Texte présenté:
Une héroïne née de la colère et de l’amour du pays
Pour sa rentrée universitaire, Yeza, l’étudiante qui est l’héroïne de la BD de Nada Dagdoug, arpente les ruelles de la médina lorsqu’un coup de vent lui envoie un sachet plastique en pleine figure. Ce premier contact avec la pollution, et son ampleur, va l’entraîner dans un périple initiatique.
Le fil rouge de cette bande dessinée, qui se lit comme un roman d’apprentissage ou une mini odyssée, va être ce voyage du nord du pays à la capitale Tunis. Un périple au cours duquel elle cherche à comprendre pourquoi les déchets plastiques envahissent tout. « Ce récit est vraiment née d’un besoin personnel. Yeza est une sorte d’alter ego qui parle de la Tunisie, de ses faiblesses et points forts, qui observe du haut de ses 18 ans », explique l'illustratrice, maître-assistante à l’université de Gafsa, au sud-ouest tunisien.
Le plastique, symbole d’un modèle à bout de souffle
La Tunisie génère 2,5 à 2,8 millions de tonnes de déchets ménagers par an dont 10% sont du plastique. Malgré une loi sur leur interdiction, promulguée en 2020, près d’un milliard de sachets plastiques bleus et noirs sont consommés annuellement, dont 80% ne sont pas recyclés. Extrêmement présents dans le paysage urbain et le long des routes de campagne, ils sont toujours utilisés dans la majorité des commerces.
« Yeza elle-même le constate en ramassant les déchets sur la plage. Puis en découvrant les ‘berbechas’, ceux qui collectent les bouteilles plastiques dans les poubelles pour les vendre à des dépôts qui, ensuite, les envoient à des usines de recyclage », décrit Nada Dagdoug. Car si des usines existent effectivement, c’est la collecte des déchets qui reste le problème de fond.
« Comme il s’agit aussi d’être informatif et pédagogique, c’est presque une BD docu-fiction. Donc j’ai voulu montrer toutes les étapes par lesquelles passe mon personnage pour tenter de préserver, à son échelle, l’environnement », ajoute-t-elle. Publiée par une jeune maison d’édition, La voix du livre, elle-même engagée dans une littérature jeunesse qui parle d’écologie, Nada Dagdoug fait partie des rares autrices tunisiennes à sensibiliser sur le sujet à travers la culture.

Le cinéma pour éveiller les consciences
Depuis huit ans, Hisham Ben Khamsa, directeur de festival et traducteur, se bat pour faire vivre chaque année un festival de cinéma environnemental itinérant, Envirofest. A cette occasion, il parcourt avec son équipe plusieurs villes tunisiennes et investit des places publiques ou des établissements culturels pour y projeter des films sur l’environnement.
« Au début, même si les gens ne sont pas intéressés par le festival ou ne sont pas au courant, ils finissent par venir, car nous sommes dans la rue, donc la curiosité l’emporte souvent. Et beaucoup finissent par être réceptifs aux messages des œuvres », explique-t-il.
« Même ceux qui ne sont pas sensibles à première vue, réagissent lorsqu’il s’agit d’un film qui parle des déchets ou des dégâts de la pollution plastique ou du tourisme de masse. Ce sont des sujets qui touchent énormément à la population. »

Consigne 1:
D'après le texte sur la pollution plastique en Tunisie, en quelle année la loi interdisant les sachets plastiques a-t-elle été promulguée ?
Consigne 2:
Extrayez du texte sur la pollution plastique en Tunisie le passage compris entre « Une héroïne née » et « au sud-ouest tunisien. », ces deux extrémités incluses.

Données fournies:
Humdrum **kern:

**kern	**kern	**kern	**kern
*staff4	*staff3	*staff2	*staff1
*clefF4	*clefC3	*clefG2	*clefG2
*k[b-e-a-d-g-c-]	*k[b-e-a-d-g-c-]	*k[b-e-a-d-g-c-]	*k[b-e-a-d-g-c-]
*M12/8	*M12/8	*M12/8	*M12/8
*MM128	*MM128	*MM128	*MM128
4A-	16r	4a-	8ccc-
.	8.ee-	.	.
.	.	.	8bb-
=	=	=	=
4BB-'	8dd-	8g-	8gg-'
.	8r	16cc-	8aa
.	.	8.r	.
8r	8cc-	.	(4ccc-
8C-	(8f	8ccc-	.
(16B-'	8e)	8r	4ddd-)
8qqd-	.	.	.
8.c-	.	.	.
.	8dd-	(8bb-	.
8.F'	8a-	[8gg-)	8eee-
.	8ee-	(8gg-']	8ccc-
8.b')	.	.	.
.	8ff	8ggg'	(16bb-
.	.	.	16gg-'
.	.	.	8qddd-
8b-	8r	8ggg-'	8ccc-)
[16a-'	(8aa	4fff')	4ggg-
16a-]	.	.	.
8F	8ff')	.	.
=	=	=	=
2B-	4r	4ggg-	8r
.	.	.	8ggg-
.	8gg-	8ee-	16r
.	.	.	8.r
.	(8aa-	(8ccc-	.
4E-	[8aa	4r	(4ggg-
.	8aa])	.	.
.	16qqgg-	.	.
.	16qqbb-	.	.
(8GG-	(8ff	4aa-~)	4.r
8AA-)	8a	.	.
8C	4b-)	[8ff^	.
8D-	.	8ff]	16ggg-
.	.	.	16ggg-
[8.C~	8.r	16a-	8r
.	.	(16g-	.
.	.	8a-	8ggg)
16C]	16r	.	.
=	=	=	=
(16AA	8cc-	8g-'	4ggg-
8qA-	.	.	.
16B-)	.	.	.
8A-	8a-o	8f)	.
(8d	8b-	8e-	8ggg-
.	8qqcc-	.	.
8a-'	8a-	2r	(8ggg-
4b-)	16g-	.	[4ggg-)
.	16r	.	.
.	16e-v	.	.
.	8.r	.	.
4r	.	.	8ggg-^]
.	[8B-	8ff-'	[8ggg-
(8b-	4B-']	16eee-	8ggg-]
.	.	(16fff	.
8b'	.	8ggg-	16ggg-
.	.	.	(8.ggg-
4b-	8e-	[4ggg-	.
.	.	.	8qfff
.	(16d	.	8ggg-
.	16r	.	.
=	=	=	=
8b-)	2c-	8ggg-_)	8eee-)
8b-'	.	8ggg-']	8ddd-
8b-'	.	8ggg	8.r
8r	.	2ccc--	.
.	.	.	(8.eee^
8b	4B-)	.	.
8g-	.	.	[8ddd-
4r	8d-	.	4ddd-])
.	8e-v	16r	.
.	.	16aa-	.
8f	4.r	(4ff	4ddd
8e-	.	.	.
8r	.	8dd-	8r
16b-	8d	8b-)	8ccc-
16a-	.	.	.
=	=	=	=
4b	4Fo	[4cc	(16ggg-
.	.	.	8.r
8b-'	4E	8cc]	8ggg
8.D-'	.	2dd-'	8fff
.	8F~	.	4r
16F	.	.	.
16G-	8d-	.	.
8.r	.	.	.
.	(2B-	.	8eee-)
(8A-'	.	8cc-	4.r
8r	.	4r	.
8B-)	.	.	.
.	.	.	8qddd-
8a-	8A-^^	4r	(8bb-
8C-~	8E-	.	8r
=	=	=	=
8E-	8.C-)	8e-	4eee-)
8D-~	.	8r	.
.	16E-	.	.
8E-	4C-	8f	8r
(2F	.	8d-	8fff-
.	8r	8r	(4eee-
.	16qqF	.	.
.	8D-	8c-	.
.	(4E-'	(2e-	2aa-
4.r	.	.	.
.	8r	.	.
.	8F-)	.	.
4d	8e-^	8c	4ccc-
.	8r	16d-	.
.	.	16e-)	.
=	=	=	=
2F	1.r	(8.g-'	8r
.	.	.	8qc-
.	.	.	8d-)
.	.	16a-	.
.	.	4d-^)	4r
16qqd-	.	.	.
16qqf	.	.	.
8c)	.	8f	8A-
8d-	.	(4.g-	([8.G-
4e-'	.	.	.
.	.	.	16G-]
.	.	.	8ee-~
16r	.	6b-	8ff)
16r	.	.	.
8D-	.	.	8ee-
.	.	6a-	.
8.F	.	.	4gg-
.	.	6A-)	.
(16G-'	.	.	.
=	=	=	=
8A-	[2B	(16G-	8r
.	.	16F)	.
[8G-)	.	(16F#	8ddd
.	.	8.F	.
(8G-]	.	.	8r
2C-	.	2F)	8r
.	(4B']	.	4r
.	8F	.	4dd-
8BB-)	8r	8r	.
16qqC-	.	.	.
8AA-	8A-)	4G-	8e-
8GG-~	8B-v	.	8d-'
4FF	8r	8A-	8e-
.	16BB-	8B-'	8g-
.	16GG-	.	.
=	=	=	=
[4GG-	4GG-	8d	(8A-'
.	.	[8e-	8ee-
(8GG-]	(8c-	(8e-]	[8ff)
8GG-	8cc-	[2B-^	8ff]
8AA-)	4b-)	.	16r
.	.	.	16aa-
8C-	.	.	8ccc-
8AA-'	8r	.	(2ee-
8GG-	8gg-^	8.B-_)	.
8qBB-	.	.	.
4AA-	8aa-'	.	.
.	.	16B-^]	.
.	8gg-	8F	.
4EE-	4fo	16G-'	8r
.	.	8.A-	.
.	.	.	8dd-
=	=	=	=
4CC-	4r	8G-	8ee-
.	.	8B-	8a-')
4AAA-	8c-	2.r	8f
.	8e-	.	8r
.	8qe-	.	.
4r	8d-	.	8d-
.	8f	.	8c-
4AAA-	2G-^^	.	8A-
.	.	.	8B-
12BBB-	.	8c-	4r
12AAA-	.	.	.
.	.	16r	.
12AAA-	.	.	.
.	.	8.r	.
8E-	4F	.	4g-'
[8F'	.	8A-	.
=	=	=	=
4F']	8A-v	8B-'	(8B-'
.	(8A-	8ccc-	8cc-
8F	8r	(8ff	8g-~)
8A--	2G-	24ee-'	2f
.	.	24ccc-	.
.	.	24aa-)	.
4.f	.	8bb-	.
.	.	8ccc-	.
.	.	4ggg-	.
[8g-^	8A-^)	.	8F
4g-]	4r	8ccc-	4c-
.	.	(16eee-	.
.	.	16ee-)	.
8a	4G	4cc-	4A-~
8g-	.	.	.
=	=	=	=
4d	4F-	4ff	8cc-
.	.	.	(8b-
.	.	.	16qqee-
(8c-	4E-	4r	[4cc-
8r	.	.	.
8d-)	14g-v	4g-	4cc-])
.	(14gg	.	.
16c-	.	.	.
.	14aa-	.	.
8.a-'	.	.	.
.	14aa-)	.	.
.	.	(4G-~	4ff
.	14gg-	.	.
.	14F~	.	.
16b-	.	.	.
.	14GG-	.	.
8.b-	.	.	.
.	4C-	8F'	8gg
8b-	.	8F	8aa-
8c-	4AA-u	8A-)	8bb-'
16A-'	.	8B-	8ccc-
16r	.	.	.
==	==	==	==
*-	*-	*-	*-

Réponse 1:
En 2020.

Réponse 2:
Une héroïne née de la colère et de l’amour du pays
Pour sa rentrée universitaire, Yeza, l’étudiante qui est l’héroïne de la BD de Nada Dagdoug, arpente les ruelles de la médina lorsqu’un coup de vent lui envoie un sachet plastique en pleine figure. Ce premier contact avec la pollution, et son ampleur, va l’entraîner dans un périple initiatique.
Le fil rouge de cette bande dessinée, qui se lit comme un roman d’apprentissage ou une mini odyssée, va être ce voyage du nord du pays à la capitale Tunis. Un périple au cours duquel elle cherche à comprendre pourquoi les déchets plastiques envahissent tout. « Ce récit est vraiment née d’un besoin personnel. Yeza est une sorte d’alter ego qui parle de la Tunisie, de ses faiblesses et points forts, qui observe du haut de ses 18 ans », explique l'illustratrice, maître-assistante à l’université de Gafsa, au sud-ouest tunisien.